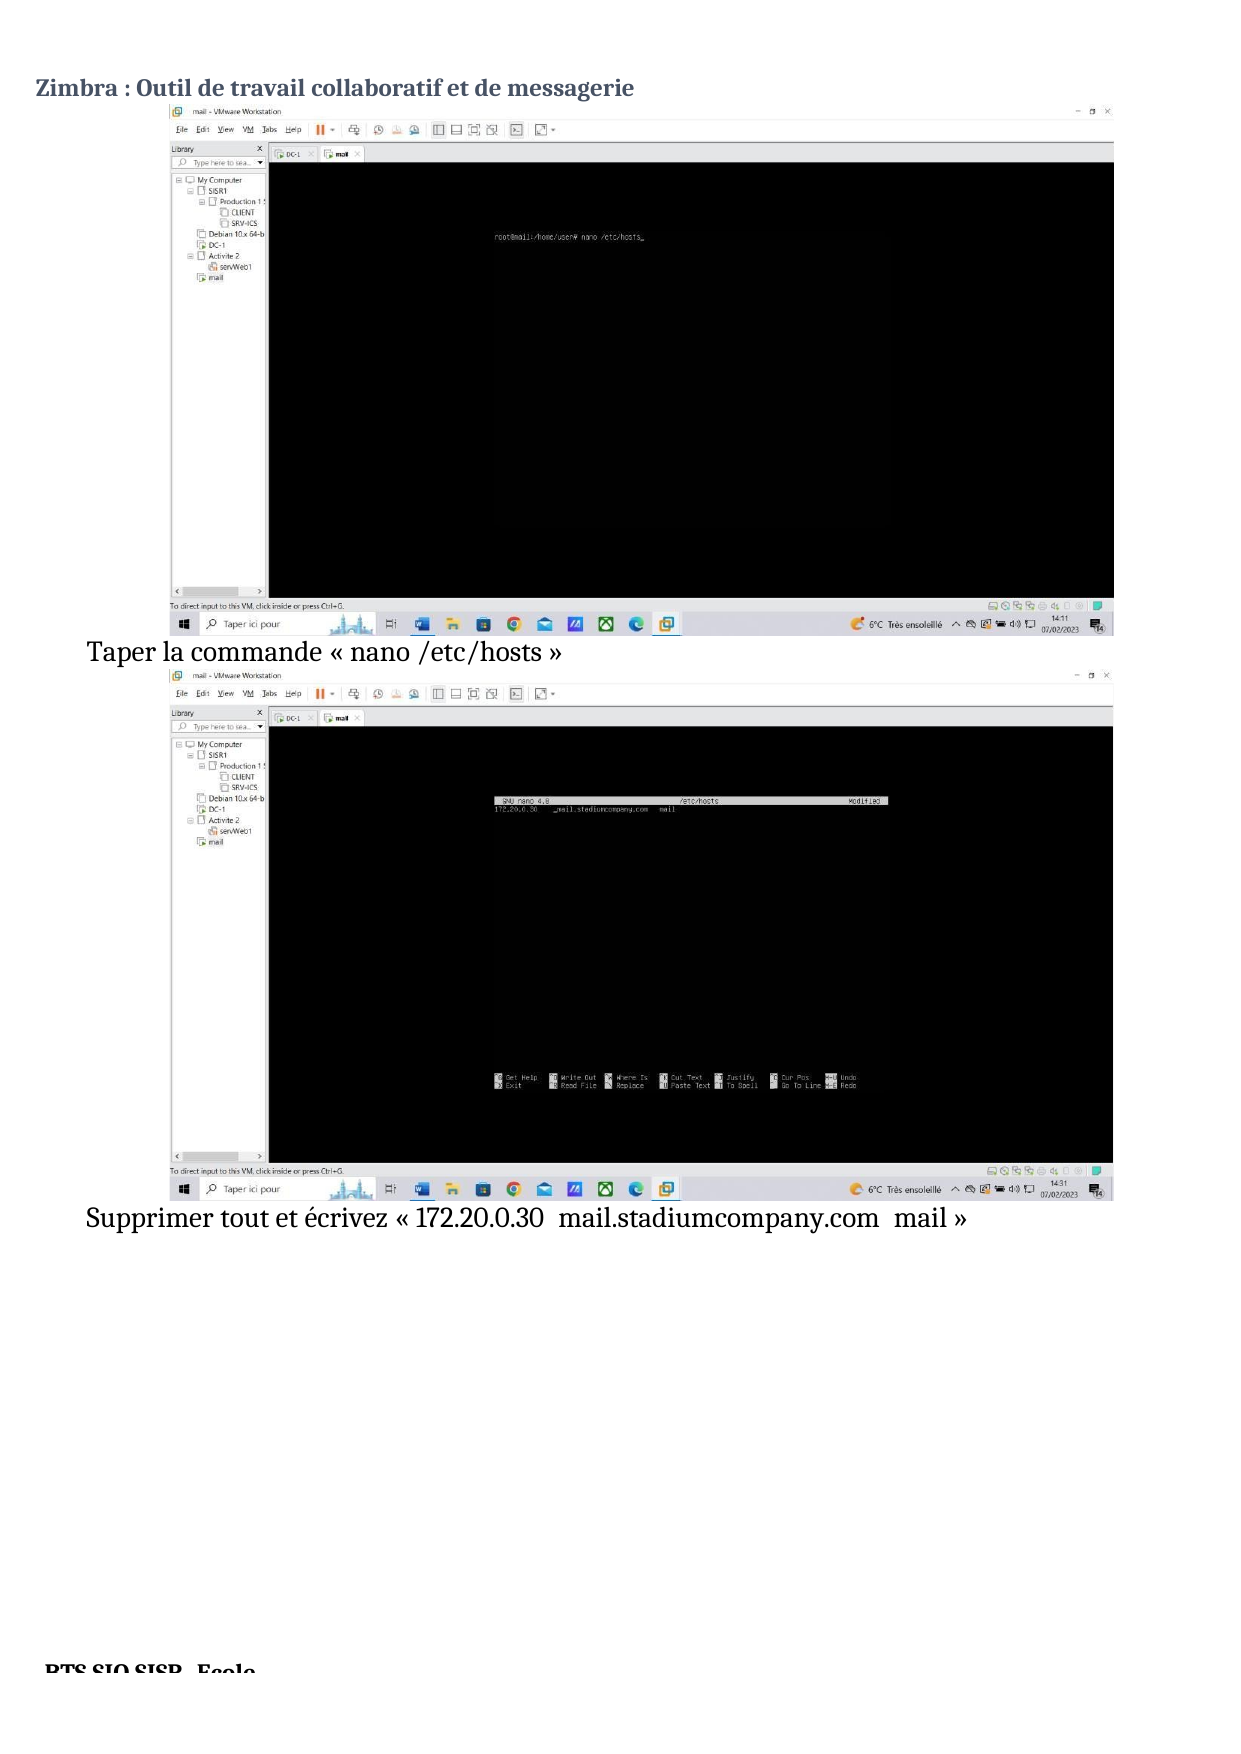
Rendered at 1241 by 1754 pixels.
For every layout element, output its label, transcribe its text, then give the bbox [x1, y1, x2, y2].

========================================

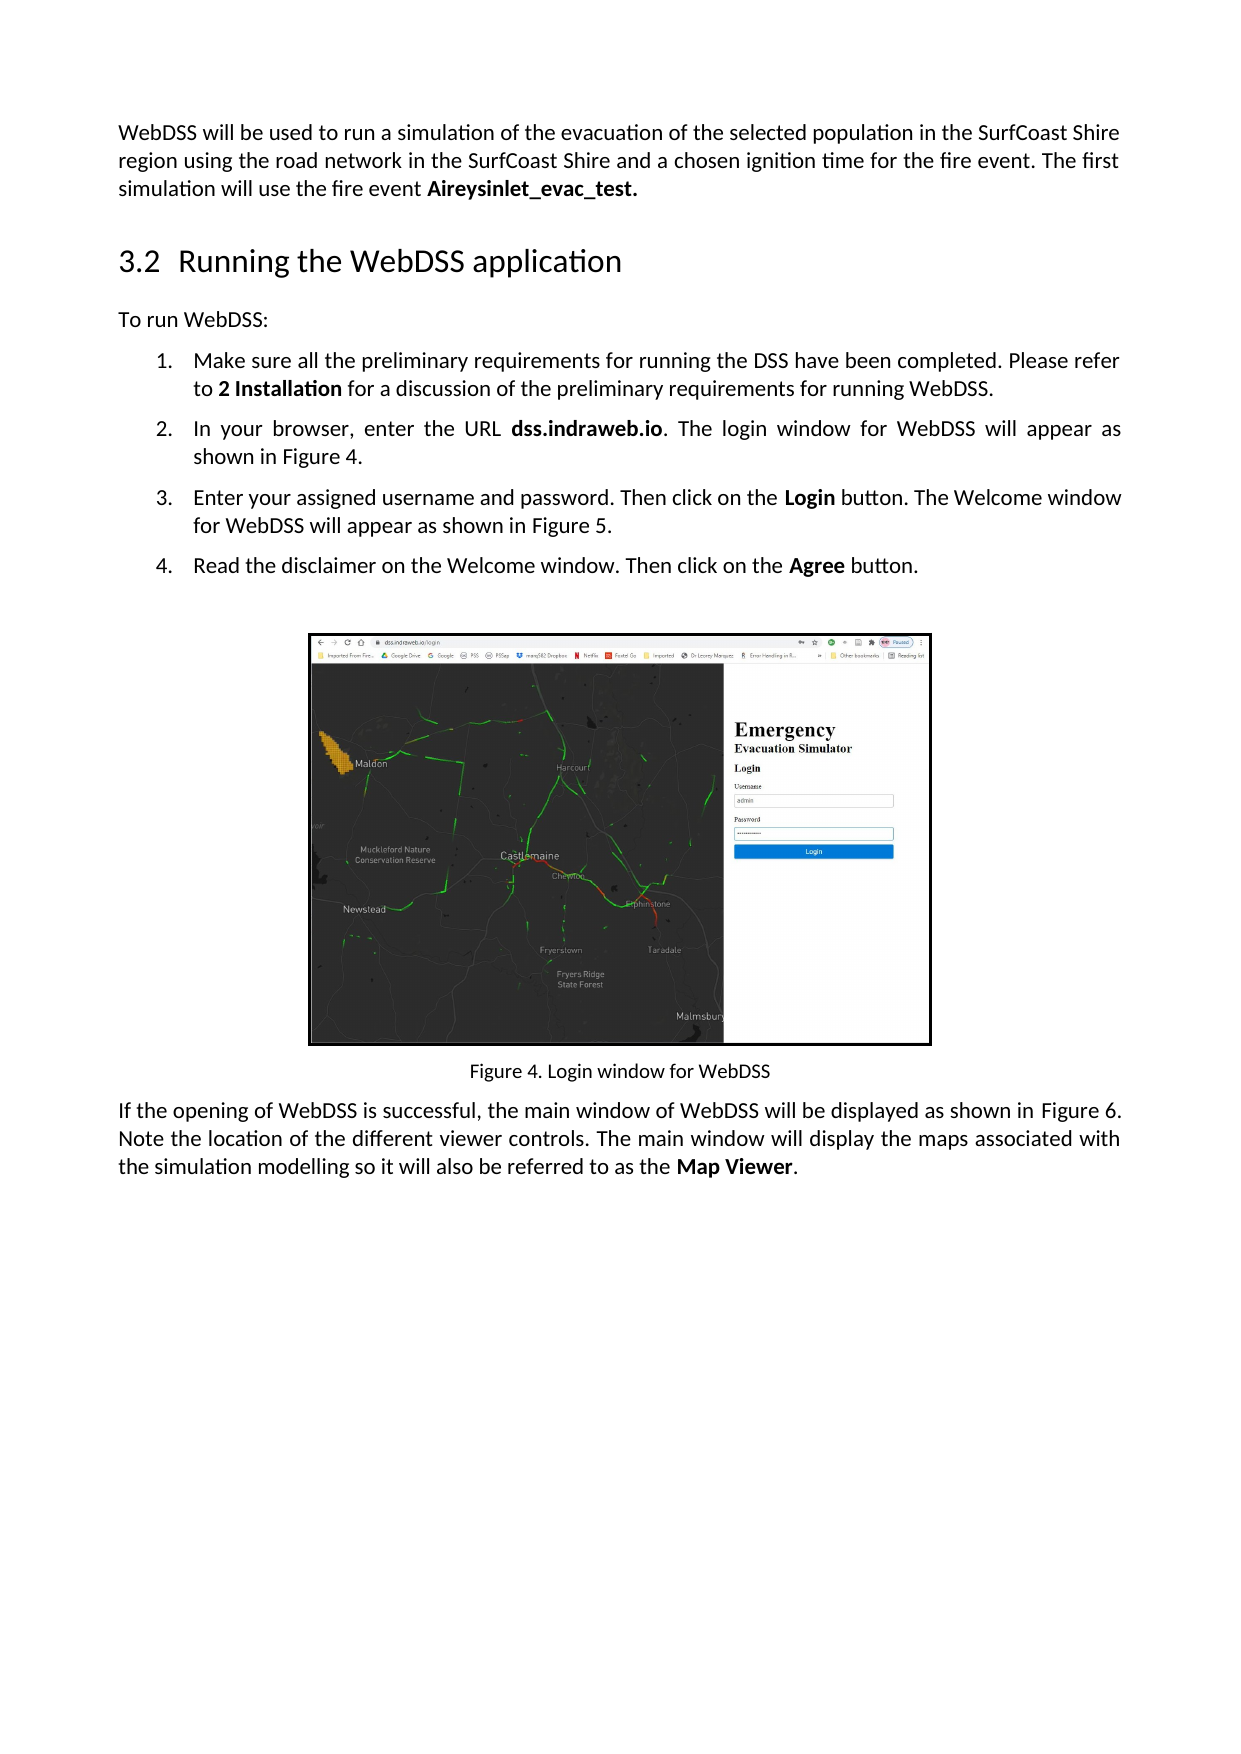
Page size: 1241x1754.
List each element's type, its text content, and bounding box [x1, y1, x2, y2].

========================================

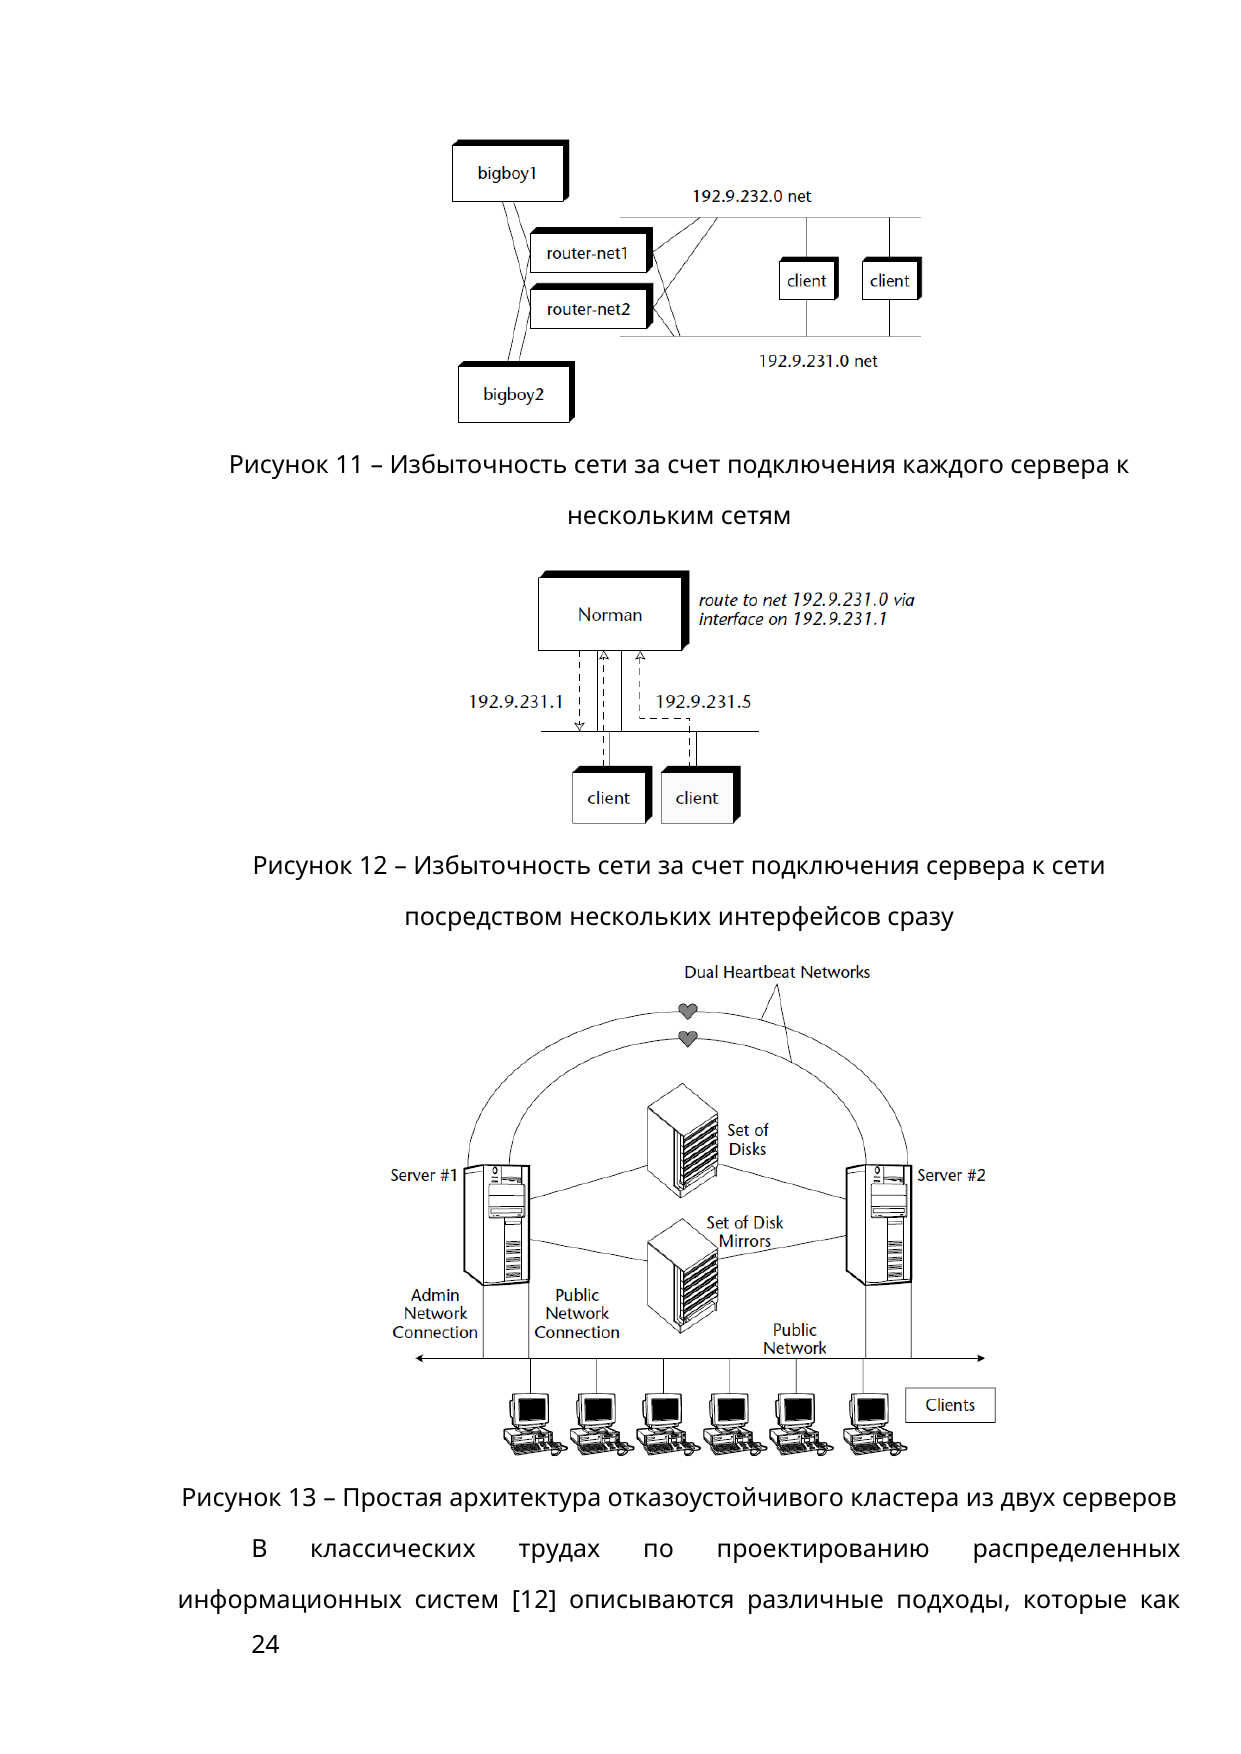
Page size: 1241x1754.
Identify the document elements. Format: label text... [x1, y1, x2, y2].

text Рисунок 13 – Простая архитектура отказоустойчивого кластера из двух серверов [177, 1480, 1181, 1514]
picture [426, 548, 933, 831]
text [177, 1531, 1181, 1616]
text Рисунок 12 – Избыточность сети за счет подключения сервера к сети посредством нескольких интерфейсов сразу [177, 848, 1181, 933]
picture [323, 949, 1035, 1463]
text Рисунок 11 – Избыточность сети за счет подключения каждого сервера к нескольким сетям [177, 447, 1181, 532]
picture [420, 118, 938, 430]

========================================

What the task asks:
Your answer must be the lines above from the one containing "Rendered at 1241 by 1754 pixels." to the one containing "For every layout", both included, restated word for word.

Task output:
Rendered at 1241 by 1754 pixels.
For every layout element, output its label, transcribe its text, then give the bbox [x1, y1, x2, y2].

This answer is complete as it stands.